To put it simply, free will just doesn’t fit with how the physical
world works. Cashmore compares a belief in free will to an earlier
belief in vitalism - the belief that there are forces governing
the biological world that are distinct from those governing the
physical world. Vitalism was discarded more than 100 years ago,
being replaced with evidence that biological systems obey the laws
of chemistry and physics, not special biological laws for living
things.“I would like to convince biologists that a belief in free
will is nothing other than a continuing belief in vitalism (or, as
I say, a belief in magic),” Cashmore told PhysOrg.com.

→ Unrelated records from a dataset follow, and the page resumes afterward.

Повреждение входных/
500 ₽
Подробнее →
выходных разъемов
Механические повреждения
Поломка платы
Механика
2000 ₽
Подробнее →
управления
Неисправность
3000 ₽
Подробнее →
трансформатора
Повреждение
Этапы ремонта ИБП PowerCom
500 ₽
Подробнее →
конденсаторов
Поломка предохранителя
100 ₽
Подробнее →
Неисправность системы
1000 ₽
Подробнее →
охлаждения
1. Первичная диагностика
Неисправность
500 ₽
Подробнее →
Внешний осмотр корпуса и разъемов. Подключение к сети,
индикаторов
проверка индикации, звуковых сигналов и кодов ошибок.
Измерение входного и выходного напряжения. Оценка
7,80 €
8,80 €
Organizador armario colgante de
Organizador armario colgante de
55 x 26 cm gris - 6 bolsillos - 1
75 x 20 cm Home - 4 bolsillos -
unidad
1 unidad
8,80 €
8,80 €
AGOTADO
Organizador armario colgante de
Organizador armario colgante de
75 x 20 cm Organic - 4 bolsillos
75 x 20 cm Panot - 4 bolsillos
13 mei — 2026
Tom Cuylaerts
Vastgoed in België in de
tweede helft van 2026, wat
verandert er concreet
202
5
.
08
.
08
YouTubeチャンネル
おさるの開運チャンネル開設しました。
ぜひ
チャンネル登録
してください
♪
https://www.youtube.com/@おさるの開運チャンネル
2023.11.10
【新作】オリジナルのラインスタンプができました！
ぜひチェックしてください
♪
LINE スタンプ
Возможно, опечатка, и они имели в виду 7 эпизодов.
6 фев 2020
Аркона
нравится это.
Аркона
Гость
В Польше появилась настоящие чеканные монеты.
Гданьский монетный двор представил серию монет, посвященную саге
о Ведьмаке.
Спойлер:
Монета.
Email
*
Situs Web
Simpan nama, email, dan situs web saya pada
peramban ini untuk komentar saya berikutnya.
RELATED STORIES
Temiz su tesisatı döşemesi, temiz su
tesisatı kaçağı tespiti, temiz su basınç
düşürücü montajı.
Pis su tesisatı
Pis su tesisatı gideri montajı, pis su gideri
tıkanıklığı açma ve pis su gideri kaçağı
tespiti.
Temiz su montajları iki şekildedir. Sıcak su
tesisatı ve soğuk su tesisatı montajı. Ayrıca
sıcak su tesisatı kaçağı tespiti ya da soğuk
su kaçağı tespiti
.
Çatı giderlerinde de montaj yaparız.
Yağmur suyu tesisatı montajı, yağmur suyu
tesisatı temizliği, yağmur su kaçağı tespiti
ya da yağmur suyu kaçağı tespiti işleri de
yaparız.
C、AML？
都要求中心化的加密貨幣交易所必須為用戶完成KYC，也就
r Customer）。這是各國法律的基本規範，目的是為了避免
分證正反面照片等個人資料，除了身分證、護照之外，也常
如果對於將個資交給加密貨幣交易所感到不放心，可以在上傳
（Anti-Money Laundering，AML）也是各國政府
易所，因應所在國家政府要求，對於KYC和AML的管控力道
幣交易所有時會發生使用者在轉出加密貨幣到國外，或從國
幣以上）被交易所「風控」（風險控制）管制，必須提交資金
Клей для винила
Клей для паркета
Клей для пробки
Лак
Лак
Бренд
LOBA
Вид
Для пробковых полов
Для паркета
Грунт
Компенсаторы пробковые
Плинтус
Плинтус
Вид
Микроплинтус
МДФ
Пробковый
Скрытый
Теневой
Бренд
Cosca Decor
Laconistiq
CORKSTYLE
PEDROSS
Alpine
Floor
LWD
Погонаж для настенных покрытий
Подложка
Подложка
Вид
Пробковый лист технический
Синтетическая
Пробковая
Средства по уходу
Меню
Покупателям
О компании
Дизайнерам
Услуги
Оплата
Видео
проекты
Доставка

There seems to be an evolutionary rightness and inevitability to
the idea that free will is taking its place as just another
illusion like vitalism, religion, aether, absolute time and space,
geocentric universe, single-galaxy universe and so on. But I think
people will have an even tougher time dealing with the
implications of strict determinism. It's an idea that could tear
through the entire fabric of society even though acceptance
needn't change one's behavior in the slightest respect. marty a.
But it's certainly not a deterministic universe.